Passionate. Jaargang 4
(1997)– [tijdschrift] Passionate– Auteursrechtelijk beschermd
[pagina 38]
| |
[pagina 39]
| |
Tweede Brief aan Giel van StrienRotterdam, 19 mei 1997
Beste Giel,
Een brief is een antwoord is een vraag is een brief. Met deze variant op een bekend literair thema wil ik mijn dank uitspreken voor jouw pagina's lange reactie op mijn eerste schrijven. Misschien denk jij er anders over, maar mij lijkt het een goede zaak om de Tortuca-discussie min of meer als afgerond te beschouwen. Er zijn interessanter onderwerpen om te bespreken; bovendien zijn de medewerkers van Tortuca oud en wijs genoeg om zelf hun geesteskind te verdedigen. Eén ding echter moet mij nog van het hart en dat is het volgende: in jouw maart/april column, die de aanleiding vormde voor deze briefwisseling, was jij er met al de overdrijvingskracht van een columnist op uit om Tortuca haar bestaansrecht te ontzeggen. Je noemde de totstandkoming van het blad een contradictio in terminis en ‘Het zal (...) zelfs de meest creatieve kunstenaar niet meer kunnen inspireren.’ Even verder stelde je: ‘Door onze kennis van de vorige eeuw zal de inhoud van het tijdschrift hoogst voorspelbaar, en daarom volkomen risicoloos zijn,’ oftewel ‘hypercorrect’. In jouw antwoord op mijn brief in het mei/juninummer zeg je ‘verder helemaal niets’ tegen het bestaan van het in jouw ogen ouderwetse Tortuca te hebben. Is dit nu studentikoze ongein of is dit wat jij bedoelt met ‘het risico (...) dat men later op een ingenomen standpunt terugkomt’? Het kan jou toch niet ontgaan zijn dat jouw gebruik van de toekomende tijd in bovenstaande citaten niet meer tot het domein van de kritiek gerekend kan worden? Wanneer een buitenstaander zegt te weten hoe de inhoud van een tijdschrift, waarvan op dat moment pas één nummer was verschenen, er in de toekomst uit ‘zal’ gaan zien, spreekt hij zich uit over het bestaansrecht van dit tijdschrift. Ten voordele of, zoals in jouw geval, ten nadele. Twee maanden later echter is er van deze nadelen ‘verder helemaal niets’ over. Ik ben dus maar zo vrij om te concluderen dat jij het lef en de wijsheid hebt gehad om ‘op een ingenomen standpunt terug te komen.’

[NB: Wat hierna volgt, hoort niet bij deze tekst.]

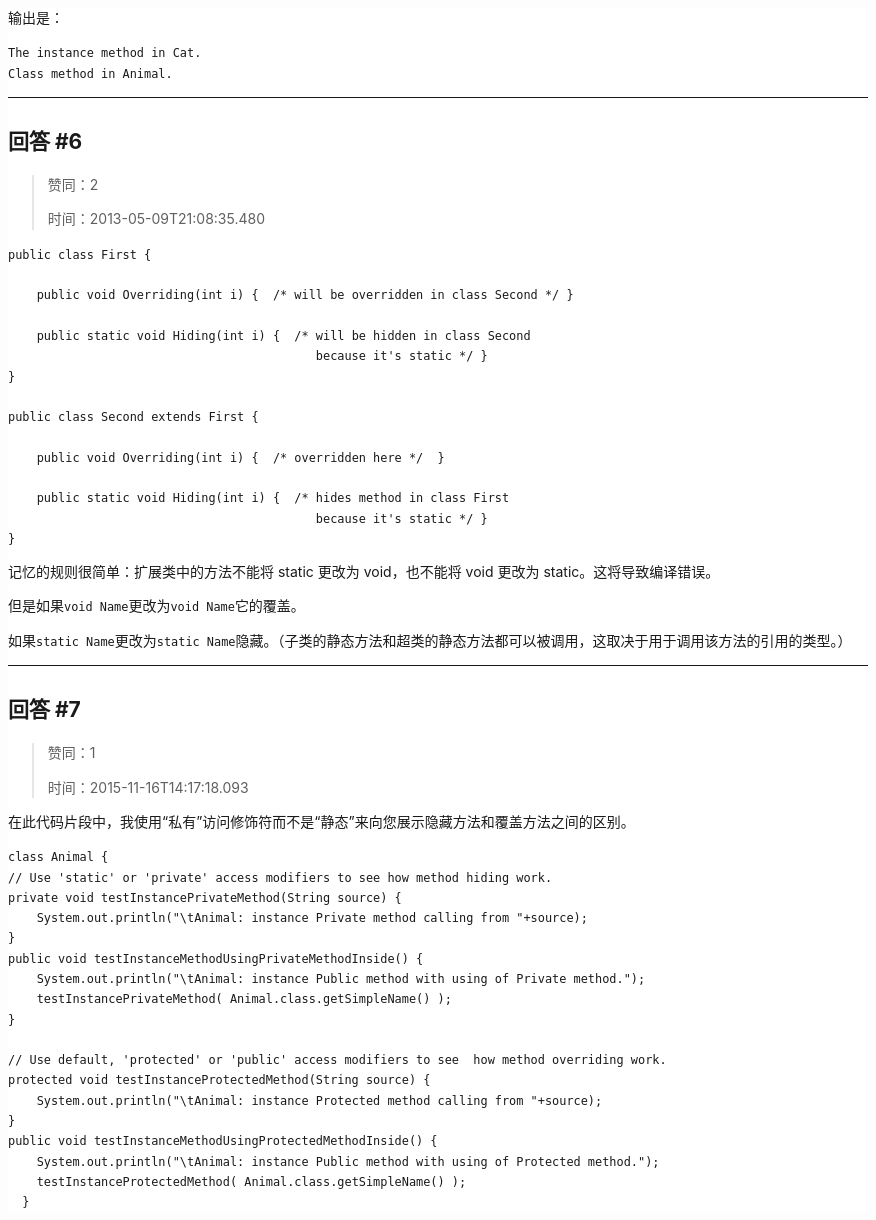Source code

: 输出是：

```
The instance method in Cat.
Class method in Animal. 
```

* * *

## 回答 #6

> 赞同：2
> 
> 时间：2013-05-09T21:08:35.480

```
public class First {

    public void Overriding(int i) {  /* will be overridden in class Second */ }

    public static void Hiding(int i) {  /* will be hidden in class Second
                                           because it's static */ }
}

public class Second extends First {

    public void Overriding(int i) {  /* overridden here */  }

    public static void Hiding(int i) {  /* hides method in class First
                                           because it's static */ } 
} 
```

记忆的规则很简单：扩展类中的方法不能将 static 更改为 void，也不能将 void 更改为 static。这将导致编译错误。

但是如果`void Name`更改为`void Name`它的覆盖。

如果`static Name`更改为`static Name`隐藏。（子类的静态方法和超类的静态方法都可以被调用，这取决于用于调用该方法的引用的类型。）

* * *

## 回答 #7

> 赞同：1
> 
> 时间：2015-11-16T14:17:18.093

在此代码片段中，我使用“私有”访问修饰符而不是“静态”来向您展示隐藏方法和覆盖方法之间的区别。

```
class Animal {
// Use 'static' or 'private' access modifiers to see how method hiding work.
private void testInstancePrivateMethod(String source) {
    System.out.println("\tAnimal: instance Private method calling from "+source);
}
public void testInstanceMethodUsingPrivateMethodInside() {
    System.out.println("\tAnimal: instance Public method with using of Private method.");
    testInstancePrivateMethod( Animal.class.getSimpleName() );
}

// Use default, 'protected' or 'public' access modifiers to see  how method overriding work.
protected void testInstanceProtectedMethod(String source) {
    System.out.println("\tAnimal: instance Protected method calling from "+source);
}
public void testInstanceMethodUsingProtectedMethodInside() {
    System.out.println("\tAnimal: instance Public method with using of Protected method.");
    testInstanceProtectedMethod( Animal.class.getSimpleName() );
  } 
```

Het afgelopen voorjaar is in de boekenbijlage van het NRC Handelsblad een discussie opgelaaid die weliswaar zo oud is als de literatuur zelf, maar die aan vitaliteit nog altijd niet heeft ingeboet. De maatschappelijke betrokkenheid van de schrijver en de noodzaak van diens engagement vormden het hete hangijzer, oftewel: straatrumoer versus ivoren toren. Als eerste verscheen er een artikel van Anil Ramdas waarin hij de Nederlandse literatoren, en dan met name de blanke, autochtone romanschrijvers, verweet geen oog te hebben voor de veranderingen die de Nederlandse samenleving de afgelopen decennia heeft ondergaan. Waar blijven de Marokkanen, Turken en Surinamers als uitgediepte, psychologisch verantwoorde romanpersonages, anders dan exotische karikaturen? De romanschrijver heeft immers de taak om, meer dan wie ook, zich te identificeren met ‘het vreemde’ en ‘het andere’. In antwoord hierop stelde o.a. Arnold Heumakers een paar weken later in dezelfde krant dat de literatuur geen verlengstuk is van radio, krant of televisie. ‘De klok van de literatuur is niet dezelfde als die van de actuali- | |
[pagina 40]
| |
teit. (...) Literatuur leeft van particuliere obsessies en fascinaties, dat is bekend, maar ook heeft zij behoefte aan een zekere distantie. Weg van het dagelijkse nieuwsbombardement, weg van de nu brandende kwesties, weg van het gesprek van de dag, volgt zij een eigen spoor dat niet uit is op oplossingen voor actuele problemen. Schrijvers zijn geen culturele crisismanagers, zij richten zich eerder op de lange duur en hun natuurlijke bondgenoot is niet het nieuws maar de geschiedenis.’ In zekere zin liep deze discussie parallel met die van ons. Ik heb jou een al te grote afhankelijkheid van het hier en het nu verweten, en jij op jouw beurt was van mening dat ik me terugtrok in het verleden. In deze tweede brief hoop ik duidelijk te maken waarom literatuur en geschiedenis in mijn ogen niet te scheiden zijn. Voorts zal ik pogen een antwoord te formuleren op de vraag wat t.a.v. een literair tijdschrift als Passionate ons gezamenlijk belang kan zijn, dat van de schrijver én de redacteur.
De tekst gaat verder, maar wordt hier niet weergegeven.